The Newport-Inglewood Fault is one of several earthquake fault lines in Southern California, running from Culver City to Newport Beach, then south-southeast into the Pacific Ocean. Recently, a UC Santa Barbara geologist, Jim Boles, found evidence that this fault zone is very, very deep--deep enough to touch the Earth's mantle.
Boles discovered this connection with the planet's molten layer by finding evidence of helium leakage along a 30-mile stretch of the fault zone in the Los Angeles Basin, according to a release.
In his research, Boles used samples of casing gas from two dozen oil wells ranging from LA's Westside to Newport Beach (Orange County), he found that more than one-third of the sites show evidence of high levels of helium-3 (3He), according to a release.
This is pretty astounding, because 3He is considered primordial and a vestige of the Big Bang. Its only source on Earth is the mantle. The presence of 3He suggests that the fault is much deeper than scientists previously believed. Boles' report appears in the electronic journal Geochemistry, Geophysics, Geosystems (G-Cubed).
"The results are unexpected for the area, because the LA Basin is different from where most mantle helium anomalies occur," said Boles, professor emeritus in UCSB's Department of Earth Science, according to a release. "The Newport-Inglewood fault appears to sit on a 30-million-year-old subduction zone, so it is surprising that it maintains a significant pathway through the crust."
The study also found carbon dioxide in the gas analysis, and confirmed that it was also from the mantle. The scientists also located blueschist--a metamorphic rock revealed when brought to the surface during geologic upheaval. They found it at the bottom of nearby deep wells, 20 miles down, indicating that the Newport-Inglewood fault is an ancient subduction zone--where two tectonic plates collide.
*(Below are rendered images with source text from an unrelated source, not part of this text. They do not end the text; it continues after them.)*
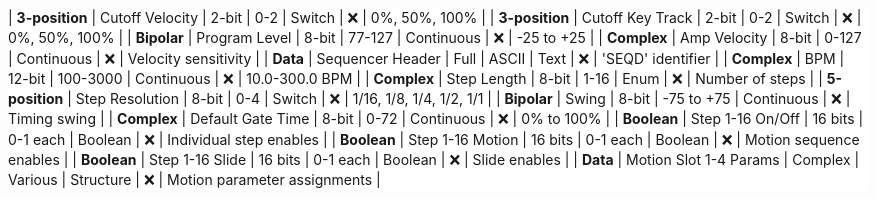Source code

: | **3-position** | Cutoff Velocity          | 2-bit         | 0-2         | Switch     | ❌                  | 0%, 50%, 100%                                                                                                                                                                                                                                                                                             |
| **3-position** | Cutoff Key Track         | 2-bit         | 0-2         | Switch     | ❌                  | 0%, 50%, 100%                                                                                                                                                                                                                                                                                             |
| **Bipolar**    | Program Level            | 8-bit         | 77-127      | Continuous | ❌                  | -25 to +25                                                                                                                                                                                                                                                                                                |
| **Complex**    | Amp Velocity             | 8-bit         | 0-127       | Continuous | ❌                  | Velocity sensitivity                                                                                                                                                                                                                                                                                      |
| **Data**       | Sequencer Header         | Full          | ASCII       | Text       | ❌                  | 'SEQD' identifier                                                                                                                                                                                                                                                                                         |
| **Complex**    | BPM                      | 12-bit        | 100-3000    | Continuous | ❌                  | 10.0-300.0 BPM                                                                                                                                                                                                                                                                                            |
| **Complex**    | Step Length              | 8-bit         | 1-16        | Enum       | ❌                  | Number of steps                                                                                                                                                                                                                                                                                           |
| **5-position** | Step Resolution          | 8-bit         | 0-4         | Switch     | ❌                  | 1/16, 1/8, 1/4, 1/2, 1/1                                                                                                                                                                                                                                                                                  |
| **Bipolar**    | Swing                    | 8-bit         | -75 to +75  | Continuous | ❌                  | Timing swing                                                                                                                                                                                                                                                                                              |
| **Complex**    | Default Gate Time        | 8-bit         | 0-72        | Continuous | ❌                  | 0% to 100%                                                                                                                                                                                                                                                                                                |
| **Boolean**    | Step 1-16 On/Off         | 16 bits       | 0-1 each    | Boolean    | ❌                  | Individual step enables                                                                                                                                                                                                                                                                                   |
| **Boolean**    | Step 1-16 Motion         | 16 bits       | 0-1 each    | Boolean    | ❌                  | Motion sequence enables                                                                                                                                                                                                                                                                                   |
| **Boolean**    | Step 1-16 Slide          | 16 bits       | 0-1 each    | Boolean    | ❌                  | Slide enables                                                                                                                                                                                                                                                                                             |
| **Data**       | Motion Slot 1-4 Params   | Complex       | Various     | Structure  | ❌                  | Motion parameter assignments                                                                                                                                                                                                                                                                              |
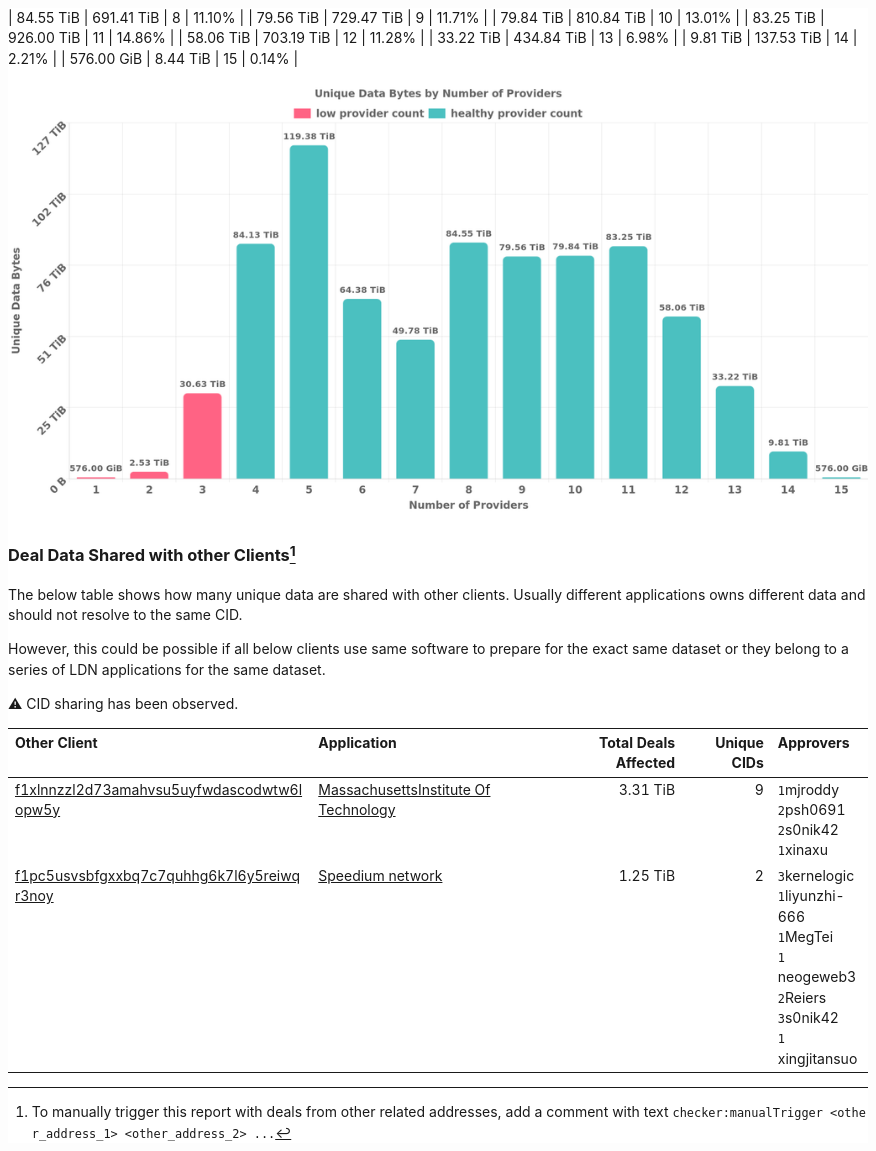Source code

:|        84.55 TiB |       691.41 TiB |                   8 |          11.10% |
|        79.56 TiB |       729.47 TiB |                   9 |          11.71% |
|        79.84 TiB |       810.84 TiB |                  10 |          13.01% |
|        83.25 TiB |       926.00 TiB |                  11 |          14.86% |
|        58.06 TiB |       703.19 TiB |                  12 |          11.28% |
|        33.22 TiB |       434.84 TiB |                  13 |           6.98% |
|         9.81 TiB |       137.53 TiB |                  14 |           2.21% |
|       576.00 GiB |         8.44 TiB |                  15 |           0.14% |

<img src="https://raw.githubusercontent.com/data-preservation-programs/filplus-checker-assets/main/filecoin-project/filecoin-plus-large-datasets/issues/1549/1677205081348.png"/>

### Deal Data Shared with other Clients[^3]
The below table shows how many unique data are shared with other clients.
Usually different applications owns different data and should not resolve to the same CID.

However, this could be possible if all below clients use same software to prepare for the exact same dataset or they belong to a series of LDN applications for the same dataset.

⚠️ CID sharing has been observed.

| Other Client                                                                                                          | Application                                                                                                          | Total Deals Affected | Unique CIDs | Approvers                                                                                                         |
| :-------------------------------------------------------------------------------------------------------------------- | :------------------------------------------------------------------------------------------------------------------- | -------------------: | ----------: | :---------------------------------------------------------------------------------------------------------------- |
| [f1xlnnzzl2d73amahvsu5uyfwdascodwtw6lopw5y](https://filfox.info/en/address/f1xlnnzzl2d73amahvsu5uyfwdascodwtw6lopw5y) | [MassachusettsInstitute Of Technology](https://github.com/filecoin-project/filecoin-plus-large-datasets/issues/1550) |             3.31 TiB |           9 | `1`mjroddy<br/>`2`psh0691<br/>`2`s0nik42<br/>`1`xinaxu                                                            |
| [f1pc5usvsbfgxxbq7c7quhhg6k7l6y5reiwqr3noy](https://filfox.info/en/address/f1pc5usvsbfgxxbq7c7quhhg6k7l6y5reiwqr3noy) | [Speedium network](https://github.com/filecoin-project/filecoin-plus-large-datasets/issues/403)                      |             1.25 TiB |           2 | `3`kernelogic<br/>`1`liyunzhi-666<br/>`1`MegTei<br/>`1`neogeweb3<br/>`2`Reiers<br/>`3`s0nik42<br/>`1`xingjitansuo |


[^1]: To manually trigger this report, add a comment with text `checker:manualTrigger`
[^2]: Deals from those addresses are combined into this report as they are specified with `checker:manualTrigger`
[^3]: To manually trigger this report with deals from other related addresses, add a comment with text `checker:manualTrigger <other_address_1> <other_address_2> ...`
"About 30 million years ago, the Pacific plate was colliding with the North American plate, which created a subduction zone at the Newport-Inglewood fault," Boles explained in a release. "Then somehow that intersection jumped clear over to the present San Andreas Fault, although how this occurred is really not known. This paper shows that the mantle is leaking more at the Newport-Inglewood fault zone than at the San Andreas Fault, which is a new discovery."
"Our findings indicate that the Newport-Inglewood fault is a lot more important than previously thought, but time will tell what the true importance of all this is," Boles said in a release.
The research was supported by the U.S. Department of Energy's Office of Science and Office of Basic Energy Sciences and by the NOAA Pacific Marine Environmental Laboratory.